◆ **SOURCE TEXT**:
Posted: 1/7/2006 7:13:18 AM
Here's a suggestion from a guy. Don't have sex with him till he has put a wedding ring on your finger on your wedding night. Dating for men is like climbing a mountain. If we climb the mountain to fast and dont stop and enjoy the view when we get to the top for some reason we think like ok great that was fun, and then looking for another mountain. But if i climb it slowly well take the time to appreaciate "all" the good qualities of the mountain so when i get to the top , ill want to stay longer and enjoy the view alot longer heck i might even want to live there. Maybe not a good explanation. Hope it helps.
 Is There

Joined: 1/5/2006
Msg: 127
Why do guys always do this to me? Does anyone else have this problem?...
Posted: 1/7/2006 6:40:09 PM
Darlin, he made you sleep in the car?? I'm sorry hon, gives us guys a bad name. You, and all women deserve way better than that.

◆ **DATA SECTION**:
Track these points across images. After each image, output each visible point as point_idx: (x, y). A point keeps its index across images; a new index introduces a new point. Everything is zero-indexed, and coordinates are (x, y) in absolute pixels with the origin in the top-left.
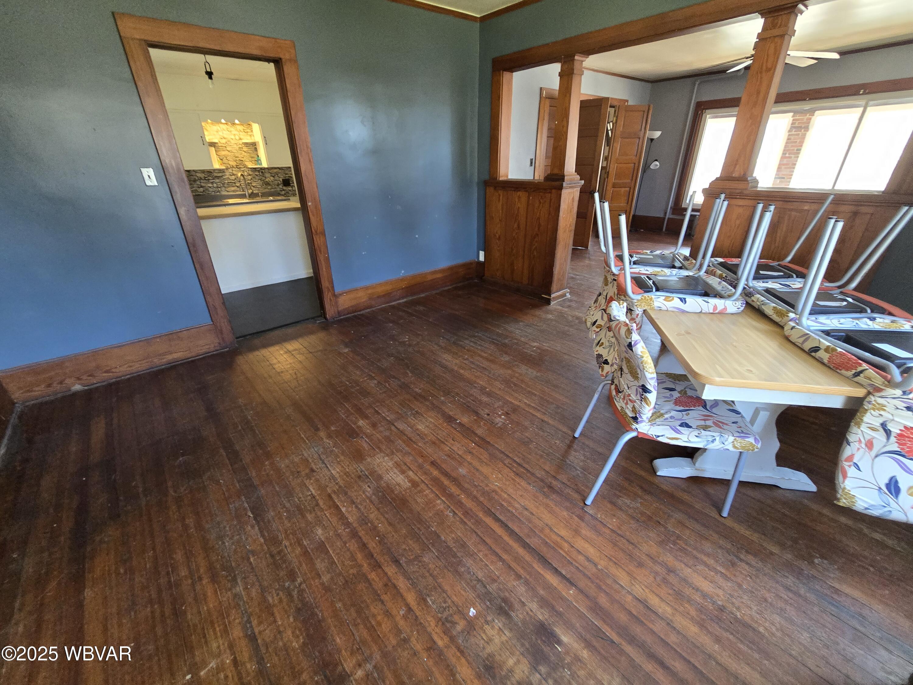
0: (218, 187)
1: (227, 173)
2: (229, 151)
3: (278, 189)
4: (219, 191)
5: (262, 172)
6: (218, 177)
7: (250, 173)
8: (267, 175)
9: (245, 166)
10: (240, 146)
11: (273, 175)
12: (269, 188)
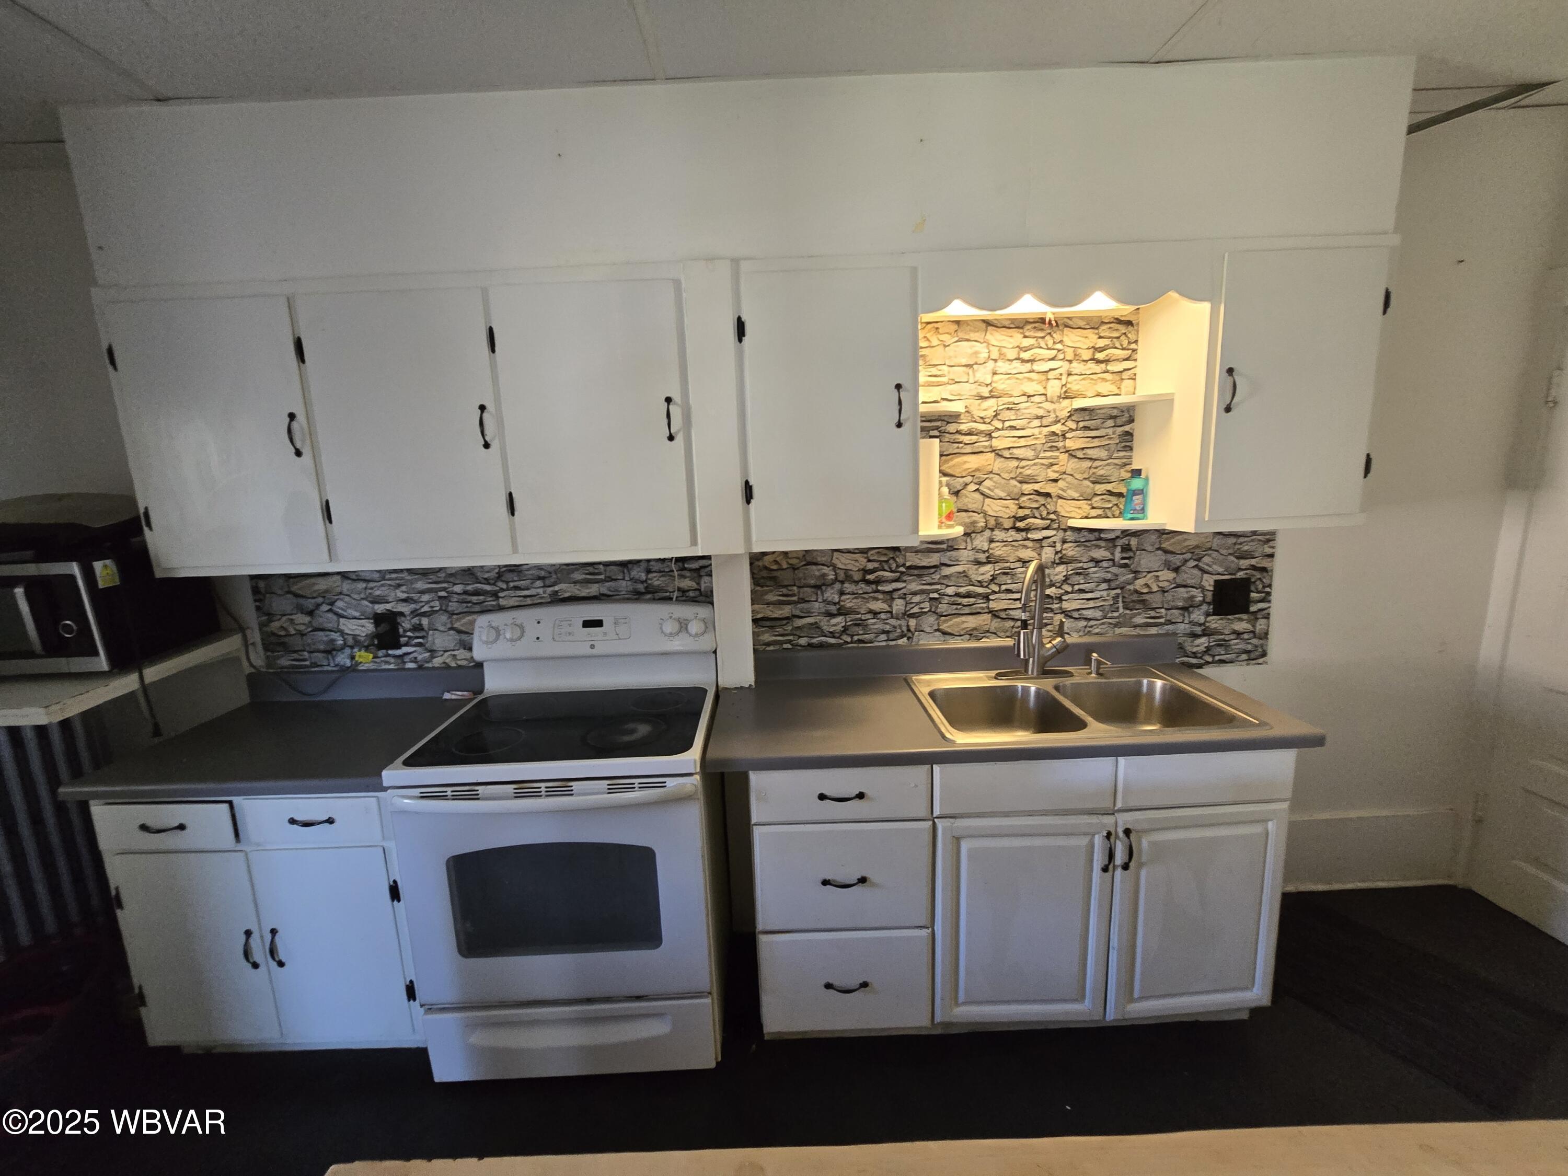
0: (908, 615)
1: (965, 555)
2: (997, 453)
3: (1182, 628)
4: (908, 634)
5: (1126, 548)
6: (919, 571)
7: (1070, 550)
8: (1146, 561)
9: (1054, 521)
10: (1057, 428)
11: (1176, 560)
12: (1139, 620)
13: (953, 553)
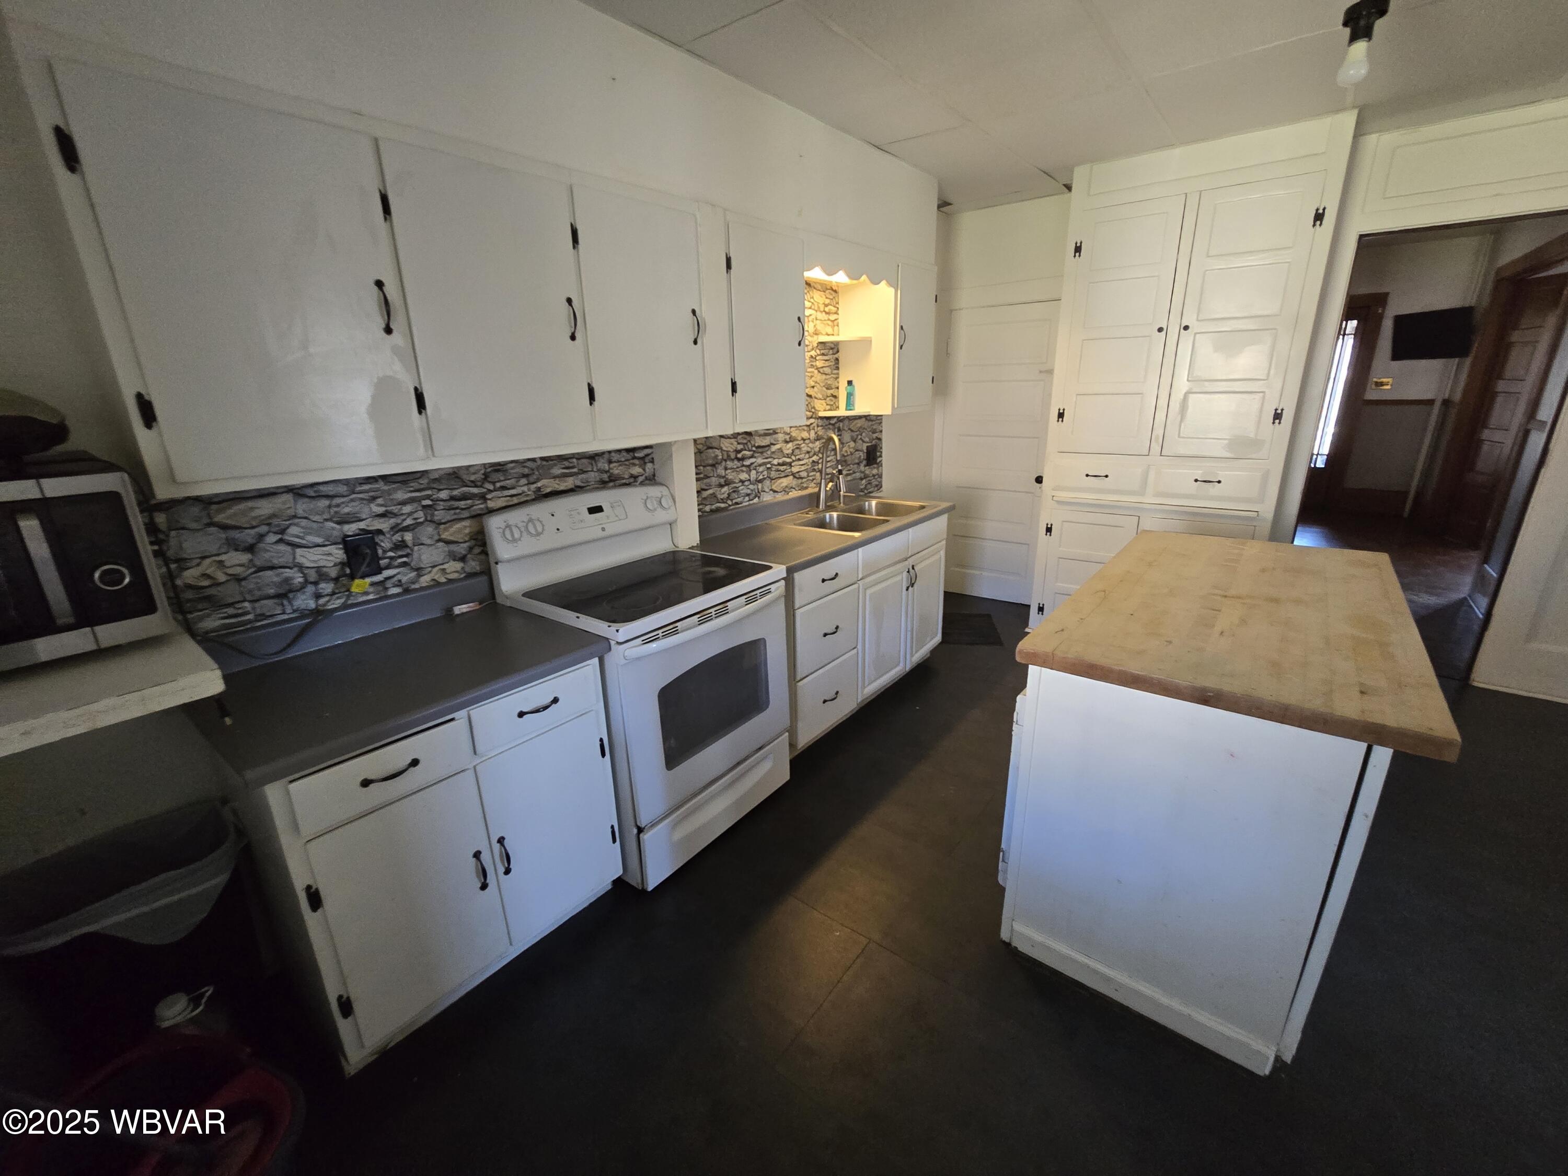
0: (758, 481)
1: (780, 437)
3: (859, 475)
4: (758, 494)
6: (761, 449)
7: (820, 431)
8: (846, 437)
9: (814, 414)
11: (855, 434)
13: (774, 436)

==

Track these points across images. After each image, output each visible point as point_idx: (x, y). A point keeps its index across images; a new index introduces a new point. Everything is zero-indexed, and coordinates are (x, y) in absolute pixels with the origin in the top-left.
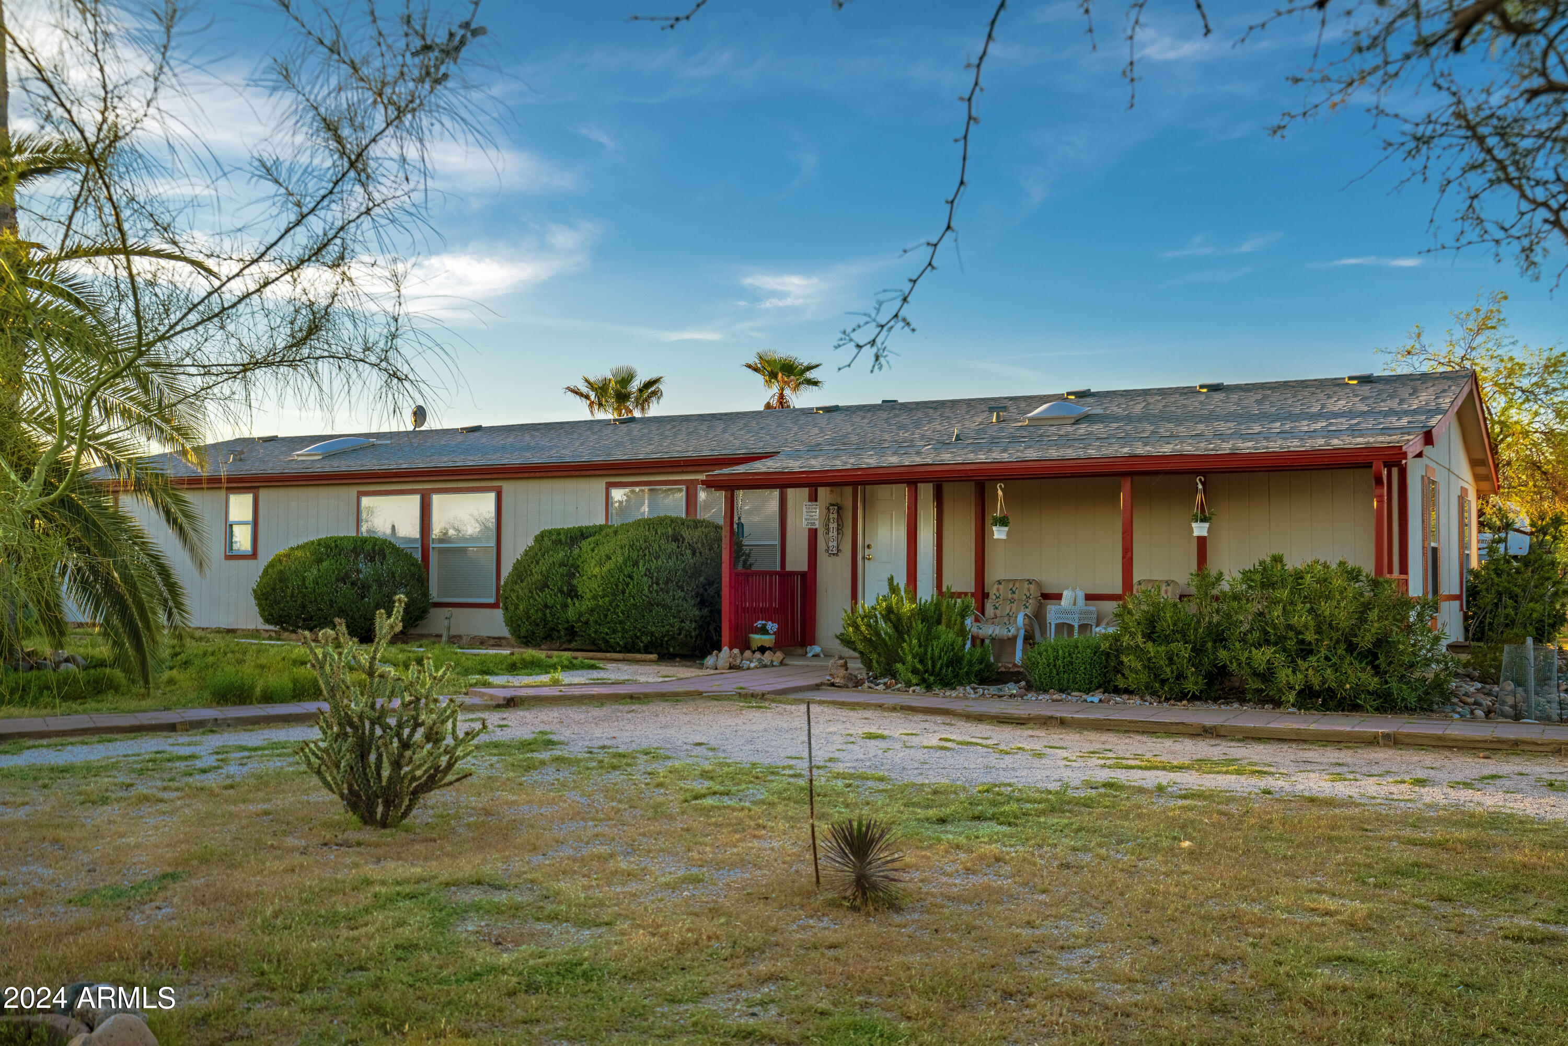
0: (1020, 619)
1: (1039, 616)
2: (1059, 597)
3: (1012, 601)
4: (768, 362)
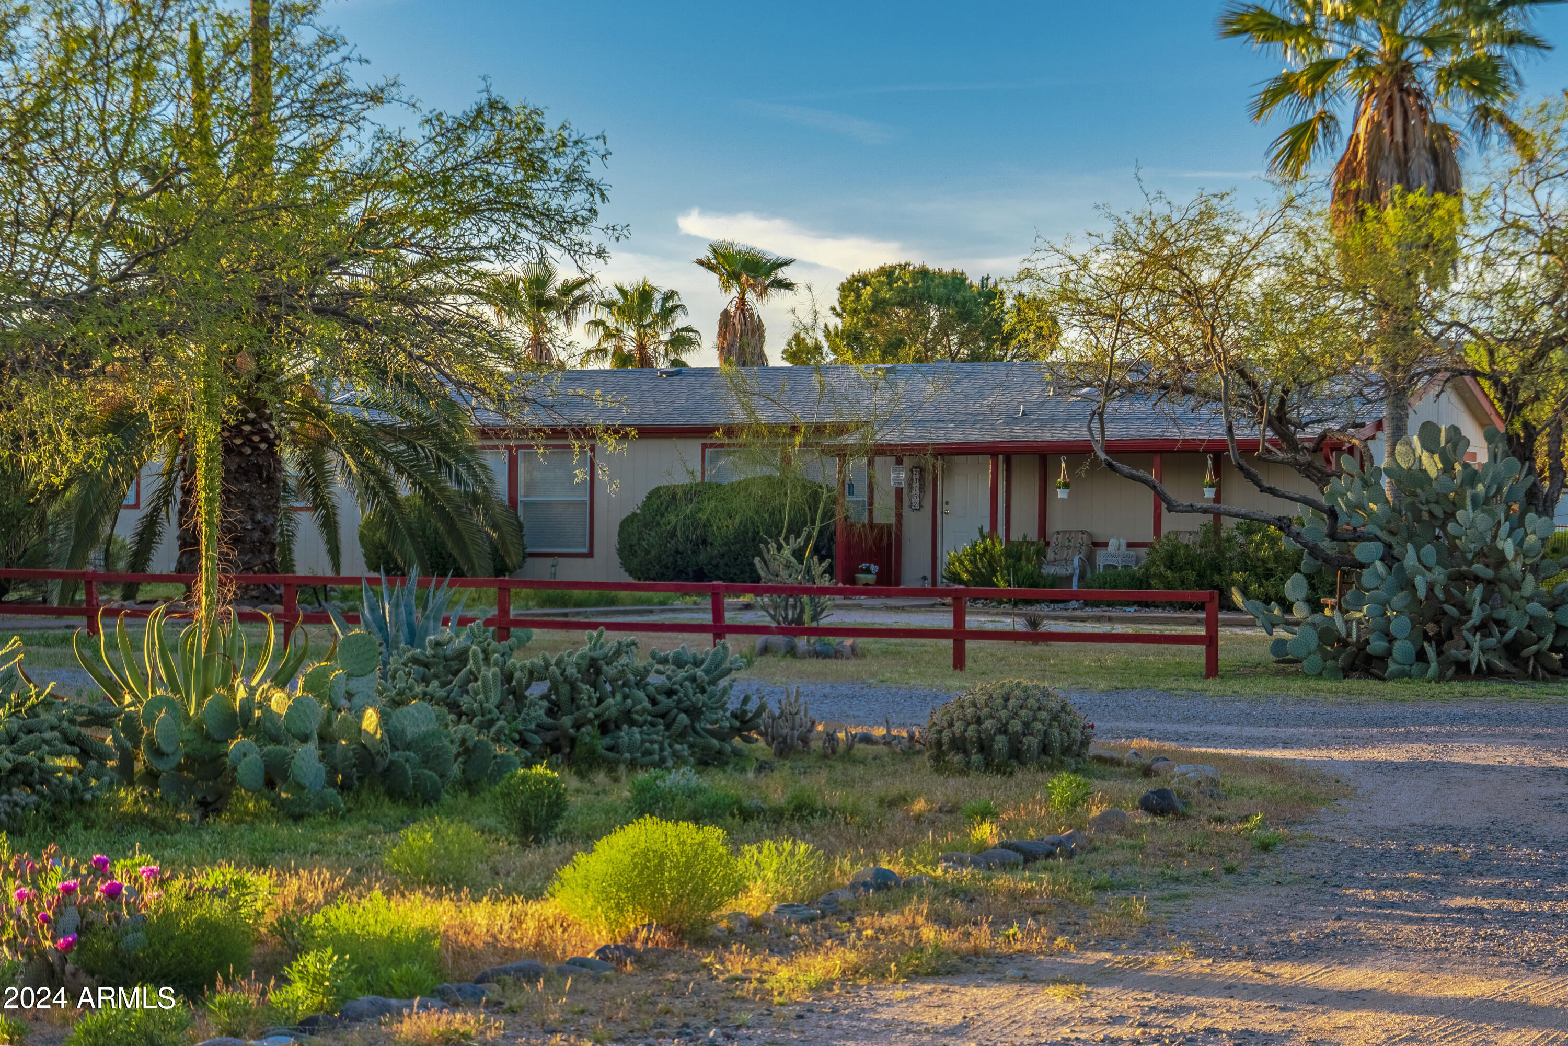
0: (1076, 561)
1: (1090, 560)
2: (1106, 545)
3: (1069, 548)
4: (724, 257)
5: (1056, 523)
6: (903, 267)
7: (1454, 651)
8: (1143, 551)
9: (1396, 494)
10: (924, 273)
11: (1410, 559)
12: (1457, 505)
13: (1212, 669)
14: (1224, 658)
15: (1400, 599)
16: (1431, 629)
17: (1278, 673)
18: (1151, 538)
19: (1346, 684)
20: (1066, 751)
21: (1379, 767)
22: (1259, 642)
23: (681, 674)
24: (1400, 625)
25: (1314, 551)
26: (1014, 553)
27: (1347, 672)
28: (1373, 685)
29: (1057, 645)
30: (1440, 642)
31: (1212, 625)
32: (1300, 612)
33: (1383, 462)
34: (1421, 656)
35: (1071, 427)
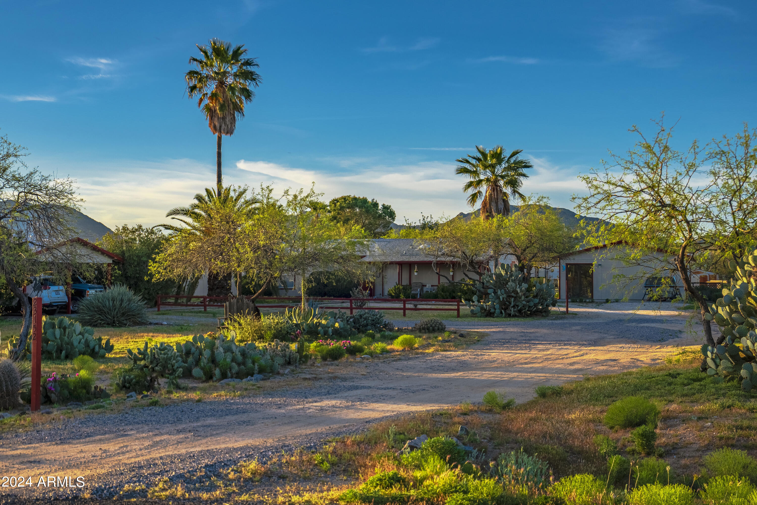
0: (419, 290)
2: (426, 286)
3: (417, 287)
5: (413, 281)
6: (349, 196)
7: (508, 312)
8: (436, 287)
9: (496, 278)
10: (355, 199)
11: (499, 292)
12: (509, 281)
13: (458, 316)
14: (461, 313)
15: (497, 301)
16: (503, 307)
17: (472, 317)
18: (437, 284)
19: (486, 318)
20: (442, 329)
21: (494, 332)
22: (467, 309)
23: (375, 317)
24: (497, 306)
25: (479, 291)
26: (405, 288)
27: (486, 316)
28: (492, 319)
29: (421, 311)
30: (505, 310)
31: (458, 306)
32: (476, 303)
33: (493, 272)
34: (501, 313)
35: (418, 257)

◆ **YOUR TASKS**:
- 1) In the forum excerpt, what does the first post compare dating for men to?
- 2) List every sentence in the forum excerpt that ends with a question mark.
- 3) Reproduce the forum excerpt word for word, starting with "Posted: 1/7/2006 7:13:18" and going on through "Hope it helps.".

◆ **PER-TASK OUTPUTS**:
- 1) Climbing a mountain.

- 2)
- Why do guys always do this to me?
- Does anyone else have this problem?
- Darlin, he made you sleep in the car??

- 3)
Posted: 1/7/2006 7:13:18 AM
Here's a suggestion from a guy. Don't have sex with him till he has put a wedding ring on your finger on your wedding night. Dating for men is like climbing a mountain. If we climb the mountain to fast and dont stop and enjoy the view when we get to the top for some reason we think like ok great that was fun, and then looking for another mountain. But if i climb it slowly well take the time to appreaciate "all" the good qualities of the mountain so when i get to the top , ill want to stay longer and enjoy the view alot longer heck i might even want to live there. Maybe not a good explanation. Hope it helps.